Talga Group is building a factory Sweden to make cleaner anodes, but says it would welcome greater support to compete with Chinese rivals.
(Bloomberg) — An Australian miner wants to help Europe challenge China’s dominance of the $143 billion market for electric-vehicle batteries.
Talga Group Ltd. aims to play a key role in setting up a European supply chain for EV batteries and reduce local manufacturers’ dependence on China. The company last month started construction of the region’s first anode plant in Sweden, which it plans to complement with a nearby graphite mine.
Europe has offered ample funding for battery factories, but there’s not enough incentives for companies supplying parts and raw materials locally, Talga Chief Executive Officer Mark Thompson said in an interview. While Europe may struggle to compete with Chinese producers on costs, automakers will increasingly have to factor in the carbon footprint of batteries. Talga claims its products will be much cleaner because they’re made using local renewable energy.
Boosting domestic materials used in the clean-energy transition is a key aim of the European Union’s incoming Critical Raw Materials Act. China was responsible for about 79% of the world’s graphite mining and 71% of its processing last year, according to data from the International Energy Agency. Sourcing materials locally would ease reliance on the Asian country at a time when supply chain snags and geopolitical tensions are fueling a push toward greater self-sufficiency.
Talga’s planned graphite mine will be located near the village of Vittangi in the Arctic. The manufacturer was granted a mining permit from Swedish environmental authorities in April. The decision was appealed and a final nod may not be given until the end of the year.
Here are highlights from the interview with Thompson, which have been edited for length and clarity:
Do you think there’s a chance for Europe to establish a self-sufficient battery supply chain?There really is, but we’re not seeing the speed and support necessary. The problem is there’s funding for the battery factories, but not for what makes the batteries in the factory. So they’ve gone downstream and funded that, with nothing to feed those plants except imported materials from China.
With the EU now investigating the subsidies China has doled out to its EV industry, how does that affect you and the supply chain broadly?I wouldn’t say no to some protection for us. If Europe really wanted to clean up batteries and the supply chain, they would actually focus on the graphite and the minerals in the battery. It’s more expensive to operate here. The standards are higher, labor costs are higher, environmental standards are higher. So could we get some help on balancing that? Well yes, that would be nice.
Our project can compete on a global basis. However, in the last few years, China has been heavily subsidizing the production of synthetic graphite. They’ve been subsidizing the buildings and the products themselves, and that has distorted the market a lot.
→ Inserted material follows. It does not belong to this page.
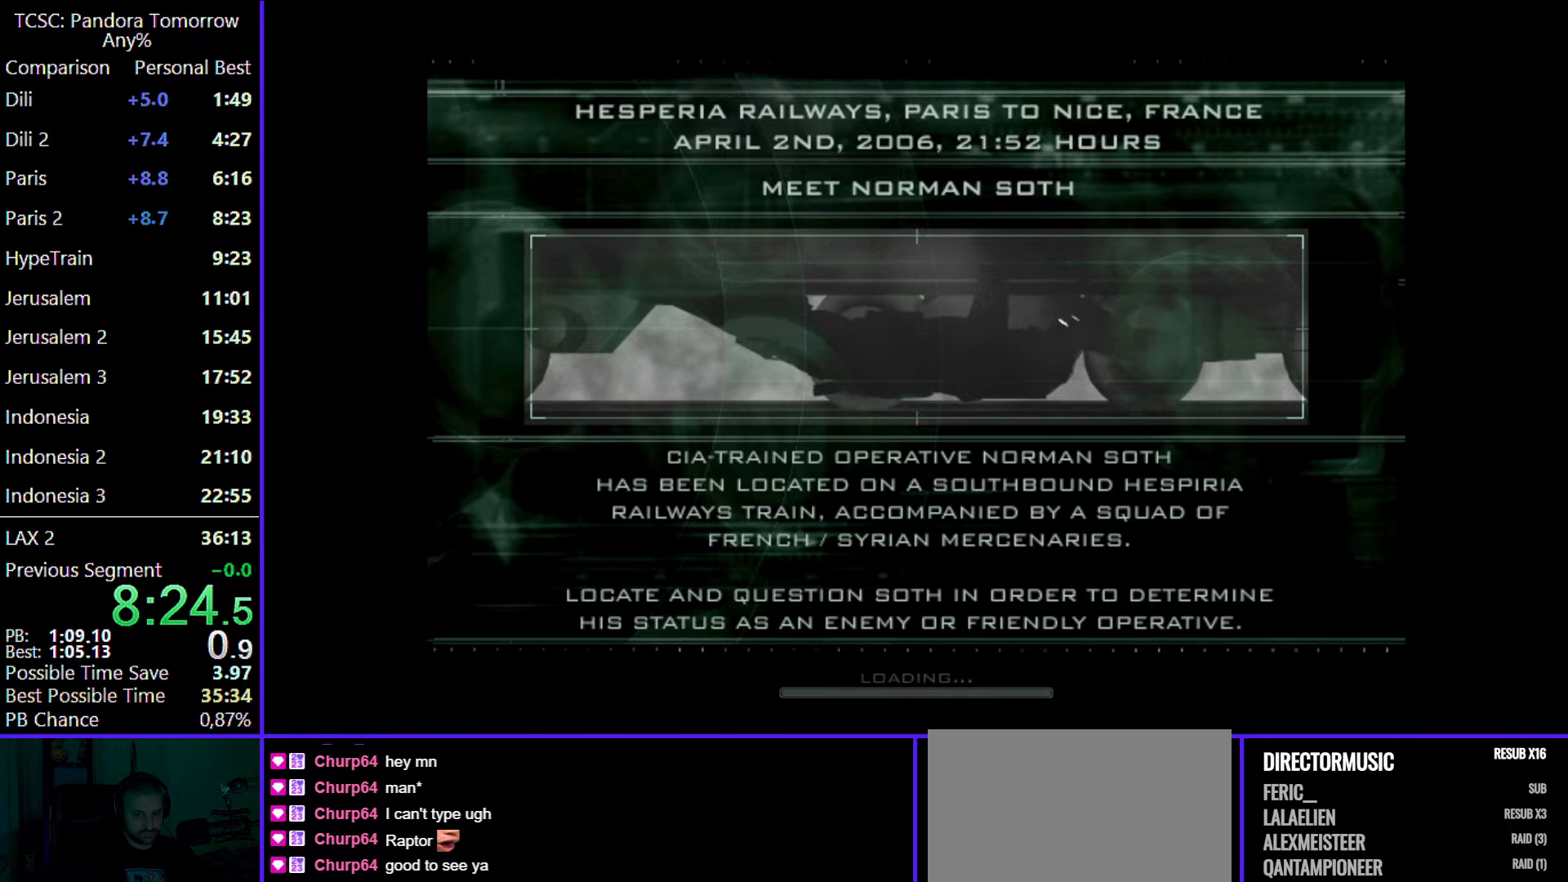
{"keys": ["w"], "mouse": [], "events": [[150, "mouse_left", "down"], [183, "w", "up"], [233, "mouse_left", "up"], [333, "mouse_left", "down"], [383, "w", "down"], [483, "mouse_left", "up"]]}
They have crashed the price of raw materials down to the point where no new projects are getting built in the Western world.
Why is sourcing graphite in Europe important?The problem with batteries is that half of it is graphite, which to nearly 100% comes from China. Even if it doesn’t originate there, it’s processed through there. So your phones, laptops, cars, every single lithium-ion battery right now — the graphite has come through Asia. So that’s the existing supply chain, and it’s dirty.
To me it made sense that someplace else in the world had to be developed to replace that graphite. And that’s why I came to Sweden — to be a non-Chinese supplier of graphite for batteries.
But the current battery makers are all using synthetic graphite?If you want synthetic graphite in your battery, it’s better if it’s made within Europe from European supplies using the cleanest power source possible. I don’t have a problem with synthetic graphite being made in Europe. However, people forget synthetic graphite is made from fossil fuel. How does that make sense that you want to have a green transition where half of your battery is made from a petroleum or coal product?
Why is it easier for companies further downstream to get funding?There’s very little funding for anything involving a mining project. A mining project still is very sensitive in Europe, so there’s been a tendency to just avoid it. Money has been going into innovative experiments — for example pilot plants for downstream processing experiments. But mostly it’s gone to battery and car manufacturers, which are importing 100% of their materials from Asia.
What do you expect demand will be like for your anodes?We have expressions of interest from all of our customers, representing approximately over 10 times what our planned production is. We plan to start shipments in the next couple of years.